Arizona's Family Member, Caregiver, and Guardian Bill of Rights
FAMILY MEMBERS AND CAREGIVERS: KNOW WHO YOU ARE
You had dreams. Not one of those dreams involved your loved one being sentenced to a life long battle against a debilitating brain disorder. You raised your child with great hopes for their future. You loved your father, your sister, despite insurmountable and painful challenges - despite having little to no help or support. You suffer in silence and often endure unjust circumstances. You feel invisible. But you are not invisible, you're a hero. You don't need lawmakers to tell you how special you are, because it's already true. But here's the thing, it's pretty nice when they do.
Families of individuals with a serious mental illness face many barriers in accessing treatment for their loved ones. The State of Arizona led the nation in passing the very first Bill of Rights Resolution of its kind entitled, “Recognizing the Rights of Family Members, Caregivers, and Guardians of Individuals with a Serious Mental Illness,” in 2016. With unanimous approval, Arizona’s legislature affirmed the critical role that Caregivers play as well as their inherent rights. It is important to understand, in the best interest of the person with a serious mental illness, what Federal and State law allows regarding communication and access to resources in an effort to prevent further crisis. You can find the full text here.

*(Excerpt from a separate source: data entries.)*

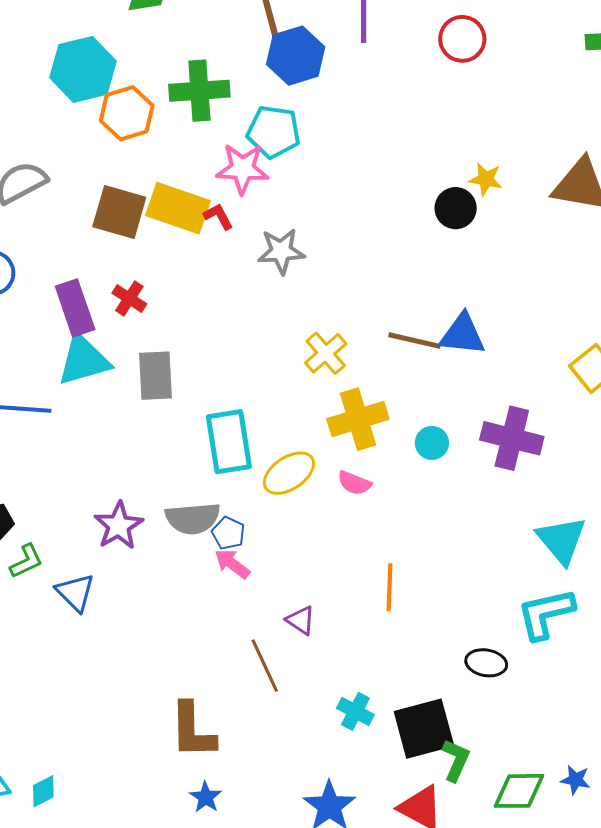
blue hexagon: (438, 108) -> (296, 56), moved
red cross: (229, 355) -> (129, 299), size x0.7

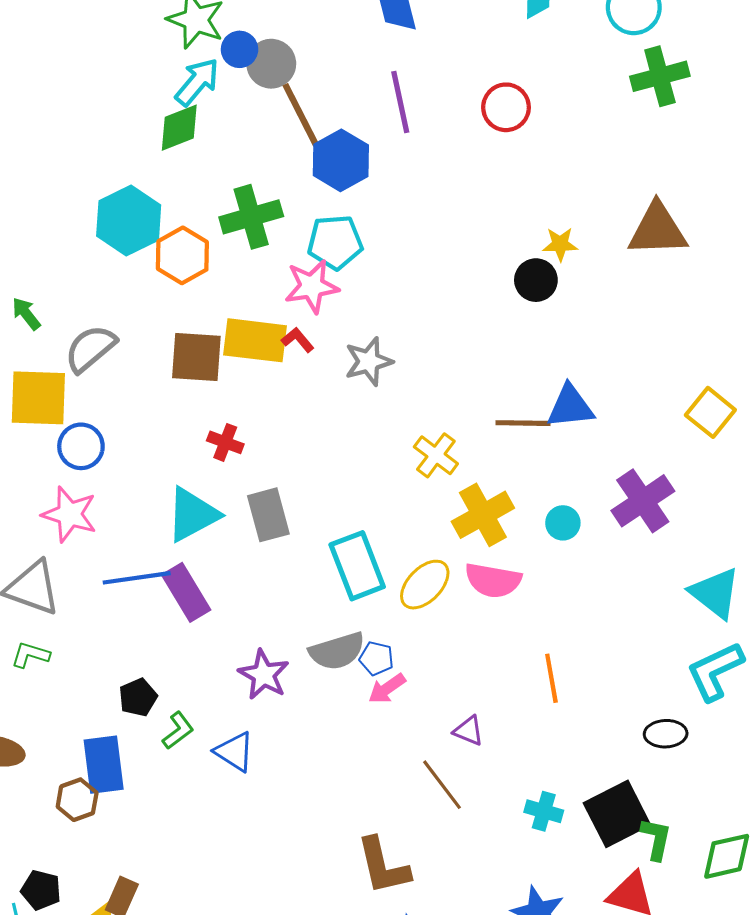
purple rectangle: (75, 308) -> (186, 592), moved
purple cross: (512, 438) -> (643, 501), turned -36
pink semicircle: (354, 483) -> (493, 580), size x1.6
pink arrow: (232, 564) -> (387, 689), turned -60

The experience of many family members has been that Mental Health Care Providers do not try to ascertain medical history when a child turns 18 and are often shut out of critical communication. A psychotic episode can be terrifying for all involved, it is also the most crucial time for information gathering. In 2016, Arizona passed SB1442 into law and makes it clear that Health Care Providers may receive information from family or friends. Our hospitals and other Mental Health Care Providers are in agreement that communication is vital and support the effort of ongoing education. However, because barriers remain, it is important for Family members, Caregivers, and Guardians to understand their rights related to advocacy efforts so that the best possible outcome can be confidently and safely obtained for everyone involved.
While recent studies do show promise for the future with regard to first time episodes of psychosis, many individuals will need ongoing support that may last a lifetime. Arming yourself with knowledge and building a trusted team of support within the community is essential.